The answer is to be all of the data below, reproduced exactly.

- Opening Delimiter -

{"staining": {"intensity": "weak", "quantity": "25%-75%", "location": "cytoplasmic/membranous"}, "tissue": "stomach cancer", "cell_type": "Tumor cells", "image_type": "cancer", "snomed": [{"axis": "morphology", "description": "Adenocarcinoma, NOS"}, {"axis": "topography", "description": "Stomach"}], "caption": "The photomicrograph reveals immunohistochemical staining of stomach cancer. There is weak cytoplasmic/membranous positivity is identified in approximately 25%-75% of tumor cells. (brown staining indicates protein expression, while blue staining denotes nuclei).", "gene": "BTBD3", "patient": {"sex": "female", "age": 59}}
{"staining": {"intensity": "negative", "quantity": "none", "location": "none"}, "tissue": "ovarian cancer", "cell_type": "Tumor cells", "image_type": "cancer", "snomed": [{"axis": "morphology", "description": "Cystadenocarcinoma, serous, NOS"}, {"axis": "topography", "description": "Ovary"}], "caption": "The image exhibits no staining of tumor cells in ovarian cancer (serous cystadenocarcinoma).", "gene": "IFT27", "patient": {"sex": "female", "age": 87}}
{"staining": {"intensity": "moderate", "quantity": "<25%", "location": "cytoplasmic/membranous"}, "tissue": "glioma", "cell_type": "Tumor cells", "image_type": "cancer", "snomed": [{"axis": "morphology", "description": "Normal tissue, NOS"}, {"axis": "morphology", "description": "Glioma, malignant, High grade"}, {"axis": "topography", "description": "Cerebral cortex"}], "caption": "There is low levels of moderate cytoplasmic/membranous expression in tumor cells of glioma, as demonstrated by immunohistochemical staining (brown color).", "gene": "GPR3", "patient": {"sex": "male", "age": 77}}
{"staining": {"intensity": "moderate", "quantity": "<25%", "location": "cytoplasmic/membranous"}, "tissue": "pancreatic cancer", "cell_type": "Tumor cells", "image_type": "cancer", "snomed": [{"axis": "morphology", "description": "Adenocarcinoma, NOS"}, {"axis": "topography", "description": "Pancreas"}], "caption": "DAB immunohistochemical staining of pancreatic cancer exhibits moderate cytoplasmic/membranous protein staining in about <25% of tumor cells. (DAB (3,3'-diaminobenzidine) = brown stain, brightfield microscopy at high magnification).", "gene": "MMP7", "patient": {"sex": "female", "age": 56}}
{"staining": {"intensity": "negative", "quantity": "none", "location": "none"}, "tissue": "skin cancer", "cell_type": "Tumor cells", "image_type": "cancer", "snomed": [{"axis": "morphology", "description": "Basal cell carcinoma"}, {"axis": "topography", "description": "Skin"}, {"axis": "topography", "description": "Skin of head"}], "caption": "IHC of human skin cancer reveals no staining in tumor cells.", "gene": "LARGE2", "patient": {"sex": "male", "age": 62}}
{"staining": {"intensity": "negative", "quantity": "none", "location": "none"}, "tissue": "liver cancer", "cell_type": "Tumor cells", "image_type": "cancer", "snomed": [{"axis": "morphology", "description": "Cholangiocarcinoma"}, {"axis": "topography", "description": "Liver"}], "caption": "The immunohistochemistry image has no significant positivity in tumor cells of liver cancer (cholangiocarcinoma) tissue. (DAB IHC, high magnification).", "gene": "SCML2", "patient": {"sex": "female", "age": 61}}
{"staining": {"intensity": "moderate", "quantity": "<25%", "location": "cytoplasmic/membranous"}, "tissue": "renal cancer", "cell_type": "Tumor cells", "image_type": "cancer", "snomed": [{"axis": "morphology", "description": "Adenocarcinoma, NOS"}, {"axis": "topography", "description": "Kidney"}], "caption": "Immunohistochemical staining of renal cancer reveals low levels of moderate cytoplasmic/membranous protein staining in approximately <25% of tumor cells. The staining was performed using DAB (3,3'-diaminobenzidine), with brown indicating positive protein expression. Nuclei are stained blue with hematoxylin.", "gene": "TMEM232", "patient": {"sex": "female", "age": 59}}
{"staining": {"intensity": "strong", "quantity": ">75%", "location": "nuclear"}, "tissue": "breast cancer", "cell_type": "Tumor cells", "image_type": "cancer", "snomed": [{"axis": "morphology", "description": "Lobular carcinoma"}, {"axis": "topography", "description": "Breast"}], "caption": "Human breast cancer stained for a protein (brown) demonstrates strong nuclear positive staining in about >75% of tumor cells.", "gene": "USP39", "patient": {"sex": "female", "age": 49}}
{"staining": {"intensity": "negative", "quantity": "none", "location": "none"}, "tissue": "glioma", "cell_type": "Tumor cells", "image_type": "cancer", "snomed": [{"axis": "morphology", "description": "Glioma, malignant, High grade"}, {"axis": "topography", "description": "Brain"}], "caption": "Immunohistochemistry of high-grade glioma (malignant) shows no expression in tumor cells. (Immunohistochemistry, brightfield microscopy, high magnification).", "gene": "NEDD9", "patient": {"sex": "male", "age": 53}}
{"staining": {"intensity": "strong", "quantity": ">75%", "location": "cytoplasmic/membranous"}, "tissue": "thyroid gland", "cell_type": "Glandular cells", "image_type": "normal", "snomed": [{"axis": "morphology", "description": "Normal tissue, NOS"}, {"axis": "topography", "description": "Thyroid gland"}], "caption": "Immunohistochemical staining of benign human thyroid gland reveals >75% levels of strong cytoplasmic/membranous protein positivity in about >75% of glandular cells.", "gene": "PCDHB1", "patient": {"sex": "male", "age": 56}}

- Closing Delimiter -

→ SOLUTION TO THIS PROBLEM
{"staining": {"intensity": "weak", "quantity": "25%-75%", "location": "cytoplasmic/membranous"}, "tissue": "stomach cancer", "cell_type": "Tumor cells", "image_type": "cancer", "snomed": [{"axis": "morphology", "description": "Adenocarcinoma, NOS"}, {"axis": "topography", "description": "Stomach"}], "caption": "The photomicrograph reveals immunohistochemical staining of stomach cancer. There is weak cytoplasmic/membranous positivity is identified in approximately 25%-75% of tumor cells. (brown staining indicates protein expression, while blue staining denotes nuclei).", "gene": "BTBD3", "patient": {"sex": "female", "age": 59}}
{"staining": {"intensity": "negative", "quantity": "none", "location": "none"}, "tissue": "ovarian cancer", "cell_type": "Tumor cells", "image_type": "cancer", "snomed": [{"axis": "morphology", "description": "Cystadenocarcinoma, serous, NOS"}, {"axis": "topography", "description": "Ovary"}], "caption": "The image exhibits no staining of tumor cells in ovarian cancer (serous cystadenocarcinoma).", "gene": "IFT27", "patient": {"sex": "female", "age": 87}}
{"staining": {"intensity": "moderate", "quantity": "<25%", "location": "cytoplasmic/membranous"}, "tissue": "glioma", "cell_type": "Tumor cells", "image_type": "cancer", "snomed": [{"axis": "morphology", "description": "Normal tissue, NOS"}, {"axis": "morphology", "description": "Glioma, malignant, High grade"}, {"axis": "topography", "description": "Cerebral cortex"}], "caption": "There is low levels of moderate cytoplasmic/membranous expression in tumor cells of glioma, as demonstrated by immunohistochemical staining (brown color).", "gene": "GPR3", "patient": {"sex": "male", "age": 77}}
{"staining": {"intensity": "moderate", "quantity": "<25%", "location": "cytoplasmic/membranous"}, "tissue": "pancreatic cancer", "cell_type": "Tumor cells", "image_type": "cancer", "snomed": [{"axis": "morphology", "description": "Adenocarcinoma, NOS"}, {"axis": "topography", "description": "Pancreas"}], "caption": "DAB immunohistochemical staining of pancreatic cancer exhibits moderate cytoplasmic/membranous protein staining in about <25% of tumor cells. (DAB (3,3'-diaminobenzidine) = brown stain, brightfield microscopy at high magnification).", "gene": "MMP7", "patient": {"sex": "female", "age": 56}}
{"staining": {"intensity": "negative", "quantity": "none", "location": "none"}, "tissue": "skin cancer", "cell_type": "Tumor cells", "image_type": "cancer", "snomed": [{"axis": "morphology", "description": "Basal cell carcinoma"}, {"axis": "topography", "description": "Skin"}, {"axis": "topography", "description": "Skin of head"}], "caption": "IHC of human skin cancer reveals no staining in tumor cells.", "gene": "LARGE2", "patient": {"sex": "male", "age": 62}}
{"staining": {"intensity": "negative", "quantity": "none", "location": "none"}, "tissue": "liver cancer", "cell_type": "Tumor cells", "image_type": "cancer", "snomed": [{"axis": "morphology", "description": "Cholangiocarcinoma"}, {"axis": "topography", "description": "Liver"}], "caption": "The immunohistochemistry image has no significant positivity in tumor cells of liver cancer (cholangiocarcinoma) tissue. (DAB IHC, high magnification).", "gene": "SCML2", "patient": {"sex": "female", "age": 61}}
{"staining": {"intensity": "moderate", "quantity": "<25%", "location": "cytoplasmic/membranous"}, "tissue": "renal cancer", "cell_type": "Tumor cells", "image_type": "cancer", "snomed": [{"axis": "morphology", "description": "Adenocarcinoma, NOS"}, {"axis": "topography", "description": "Kidney"}], "caption": "Immunohistochemical staining of renal cancer reveals low levels of moderate cytoplasmic/membranous protein staining in approximately <25% of tumor cells. The staining was performed using DAB (3,3'-diaminobenzidine), with brown indicating positive protein expression. Nuclei are stained blue with hematoxylin.", "gene": "TMEM232", "patient": {"sex": "female", "age": 59}}
{"staining": {"intensity": "strong", "quantity": ">75%", "location": "nuclear"}, "tissue": "breast cancer", "cell_type": "Tumor cells", "image_type": "cancer", "snomed": [{"axis": "morphology", "description": "Lobular carcinoma"}, {"axis": "topography", "description": "Breast"}], "caption": "Human breast cancer stained for a protein (brown) demonstrates strong nuclear positive staining in about >75% of tumor cells.", "gene": "USP39", "patient": {"sex": "female", "age": 49}}
{"staining": {"intensity": "negative", "quantity": "none", "location": "none"}, "tissue": "glioma", "cell_type": "Tumor cells", "image_type": "cancer", "snomed": [{"axis": "morphology", "description": "Glioma, malignant, High grade"}, {"axis": "topography", "description": "Brain"}], "caption": "Immunohistochemistry of high-grade glioma (malignant) shows no expression in tumor cells. (Immunohistochemistry, brightfield microscopy, high magnification).", "gene": "NEDD9", "patient": {"sex": "male", "age": 53}}
{"staining": {"intensity": "strong", "quantity": ">75%", "location": "cytoplasmic/membranous"}, "tissue": "thyroid gland", "cell_type": "Glandular cells", "image_type": "normal", "snomed": [{"axis": "morphology", "description": "Normal tissue, NOS"}, {"axis": "topography", "description": "Thyroid gland"}], "caption": "Immunohistochemical staining of benign human thyroid gland reveals >75% levels of strong cytoplasmic/membranous protein positivity in about >75% of glandular cells.", "gene": "PCDHB1", "patient": {"sex": "male", "age": 56}}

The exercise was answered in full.